**DATA RECORDS**
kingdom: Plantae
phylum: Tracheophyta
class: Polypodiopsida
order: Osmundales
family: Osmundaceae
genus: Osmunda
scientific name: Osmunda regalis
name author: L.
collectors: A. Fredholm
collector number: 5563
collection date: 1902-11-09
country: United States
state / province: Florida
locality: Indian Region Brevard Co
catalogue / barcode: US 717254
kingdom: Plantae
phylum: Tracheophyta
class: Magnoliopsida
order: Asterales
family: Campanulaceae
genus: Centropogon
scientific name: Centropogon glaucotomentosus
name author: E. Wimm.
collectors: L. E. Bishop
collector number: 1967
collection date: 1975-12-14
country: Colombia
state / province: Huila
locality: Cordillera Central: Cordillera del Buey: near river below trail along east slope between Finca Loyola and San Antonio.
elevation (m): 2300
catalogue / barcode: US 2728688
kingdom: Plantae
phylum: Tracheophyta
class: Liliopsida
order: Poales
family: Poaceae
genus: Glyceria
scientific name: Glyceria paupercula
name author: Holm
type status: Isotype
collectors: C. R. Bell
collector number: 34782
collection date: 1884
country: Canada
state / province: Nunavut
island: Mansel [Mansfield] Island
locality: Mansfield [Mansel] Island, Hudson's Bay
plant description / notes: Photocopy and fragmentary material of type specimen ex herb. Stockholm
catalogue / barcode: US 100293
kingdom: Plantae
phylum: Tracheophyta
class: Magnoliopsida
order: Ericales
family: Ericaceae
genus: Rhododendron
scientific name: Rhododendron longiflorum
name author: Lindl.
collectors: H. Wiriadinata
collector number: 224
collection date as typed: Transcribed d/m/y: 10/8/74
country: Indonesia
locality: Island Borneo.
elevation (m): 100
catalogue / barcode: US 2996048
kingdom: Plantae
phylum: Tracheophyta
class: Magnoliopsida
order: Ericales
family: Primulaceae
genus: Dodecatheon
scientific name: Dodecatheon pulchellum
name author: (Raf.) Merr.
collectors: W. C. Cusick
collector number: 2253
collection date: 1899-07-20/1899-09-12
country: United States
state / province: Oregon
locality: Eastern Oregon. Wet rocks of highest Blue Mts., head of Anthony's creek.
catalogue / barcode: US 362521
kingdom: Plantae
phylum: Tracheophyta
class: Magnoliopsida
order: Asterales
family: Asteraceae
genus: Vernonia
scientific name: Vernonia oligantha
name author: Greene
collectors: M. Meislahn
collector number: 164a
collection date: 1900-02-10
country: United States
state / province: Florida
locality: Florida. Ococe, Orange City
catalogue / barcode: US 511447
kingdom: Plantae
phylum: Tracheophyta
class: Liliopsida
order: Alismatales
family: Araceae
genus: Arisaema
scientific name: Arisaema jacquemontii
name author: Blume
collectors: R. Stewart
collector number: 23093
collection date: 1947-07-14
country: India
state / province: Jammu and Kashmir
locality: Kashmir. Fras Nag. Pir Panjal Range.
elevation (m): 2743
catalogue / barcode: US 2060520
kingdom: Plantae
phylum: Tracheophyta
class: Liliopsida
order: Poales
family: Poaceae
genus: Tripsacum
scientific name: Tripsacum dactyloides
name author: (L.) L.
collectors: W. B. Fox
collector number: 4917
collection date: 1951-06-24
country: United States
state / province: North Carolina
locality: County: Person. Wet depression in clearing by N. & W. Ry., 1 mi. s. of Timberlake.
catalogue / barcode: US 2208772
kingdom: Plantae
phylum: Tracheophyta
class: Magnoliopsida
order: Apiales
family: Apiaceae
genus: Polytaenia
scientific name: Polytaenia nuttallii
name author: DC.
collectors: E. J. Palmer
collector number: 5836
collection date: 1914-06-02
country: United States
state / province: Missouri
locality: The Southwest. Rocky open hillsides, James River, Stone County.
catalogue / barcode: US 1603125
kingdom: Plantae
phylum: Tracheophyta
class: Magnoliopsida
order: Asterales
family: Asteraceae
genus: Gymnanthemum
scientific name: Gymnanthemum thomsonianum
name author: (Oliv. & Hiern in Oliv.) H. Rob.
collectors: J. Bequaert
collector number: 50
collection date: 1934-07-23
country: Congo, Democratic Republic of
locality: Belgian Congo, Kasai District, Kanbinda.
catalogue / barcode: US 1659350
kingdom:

**THE REQUEST**
Print every line of the material above, reproducing each one verbatim and without alteration.

**ANSWER TO THE TASK**
kingdom: Plantae
phylum: Tracheophyta
class: Polypodiopsida
order: Osmundales
family: Osmundaceae
genus: Osmunda
scientific name: Osmunda regalis
name author: L.
collectors: A. Fredholm
collector number: 5563
collection date: 1902-11-09
country: United States
state / province: Florida
locality: Indian Region Brevard Co
catalogue / barcode: US 717254
kingdom: Plantae
phylum: Tracheophyta
class: Magnoliopsida
order: Asterales
family: Campanulaceae
genus: Centropogon
scientific name: Centropogon glaucotomentosus
name author: E. Wimm.
collectors: L. E. Bishop
collector number: 1967
collection date: 1975-12-14
country: Colombia
state / province: Huila
locality: Cordillera Central: Cordillera del Buey: near river below trail along east slope between Finca Loyola and San Antonio.
elevation (m): 2300
catalogue / barcode: US 2728688
kingdom: Plantae
phylum: Tracheophyta
class: Liliopsida
order: Poales
family: Poaceae
genus: Glyceria
scientific name: Glyceria paupercula
name author: Holm
type status: Isotype
collectors: C. R. Bell
collector number: 34782
collection date: 1884
country: Canada
state / province: Nunavut
island: Mansel [Mansfield] Island
locality: Mansfield [Mansel] Island, Hudson's Bay
plant description / notes: Photocopy and fragmentary material of type specimen ex herb. Stockholm
catalogue / barcode: US 100293
kingdom: Plantae
phylum: Tracheophyta
class: Magnoliopsida
order: Ericales
family: Ericaceae
genus: Rhododendron
scientific name: Rhododendron longiflorum
name author: Lindl.
collectors: H. Wiriadinata
collector number: 224
collection date as typed: Transcribed d/m/y: 10/8/74
country: Indonesia
locality: Island Borneo.
elevation (m): 100
catalogue / barcode: US 2996048
kingdom: Plantae
phylum: Tracheophyta
class: Magnoliopsida
order: Ericales
family: Primulaceae
genus: Dodecatheon
scientific name: Dodecatheon pulchellum
name author: (Raf.) Merr.
collectors: W. C. Cusick
collector number: 2253
collection date: 1899-07-20/1899-09-12
country: United States
state / province: Oregon
locality: Eastern Oregon. Wet rocks of highest Blue Mts., head of Anthony's creek.
catalogue / barcode: US 362521
kingdom: Plantae
phylum: Tracheophyta
class: Magnoliopsida
order: Asterales
family: Asteraceae
genus: Vernonia
scientific name: Vernonia oligantha
name author: Greene
collectors: M. Meislahn
collector number: 164a
collection date: 1900-02-10
country: United States
state / province: Florida
locality: Florida. Ococe, Orange City
catalogue / barcode: US 511447
kingdom: Plantae
phylum: Tracheophyta
class: Liliopsida
order: Alismatales
family: Araceae
genus: Arisaema
scientific name: Arisaema jacquemontii
name author: Blume
collectors: R. Stewart
collector number: 23093
collection date: 1947-07-14
country: India
state / province: Jammu and Kashmir
locality: Kashmir. Fras Nag. Pir Panjal Range.
elevation (m): 2743
catalogue / barcode: US 2060520
kingdom: Plantae
phylum: Tracheophyta
class: Liliopsida
order: Poales
family: Poaceae
genus: Tripsacum
scientific name: Tripsacum dactyloides
name author: (L.) L.
collectors: W. B. Fox
collector number: 4917
collection date: 1951-06-24
country: United States
state / province: North Carolina
locality: County: Person. Wet depression in clearing by N. & W. Ry., 1 mi. s. of Timberlake.
catalogue / barcode: US 2208772
kingdom: Plantae
phylum: Tracheophyta
class: Magnoliopsida
order: Apiales
family: Apiaceae
genus: Polytaenia
scientific name: Polytaenia nuttallii
name author: DC.
collectors: E. J. Palmer
collector number: 5836
collection date: 1914-06-02
country: United States
state / province: Missouri
locality: The Southwest. Rocky open hillsides, James River, Stone County.
catalogue / barcode: US 1603125
kingdom: Plantae
phylum: Tracheophyta
class: Magnoliopsida
order: Asterales
family: Asteraceae
genus: Gymnanthemum
scientific name: Gymnanthemum thomsonianum
name author: (Oliv. & Hiern in Oliv.) H. Rob.
collectors: J. Bequaert
collector number: 50
collection date: 1934-07-23
country: Congo, Democratic Republic of
locality: Belgian Congo, Kasai District, Kanbinda.
catalogue / barcode: US 1659350
kingdom:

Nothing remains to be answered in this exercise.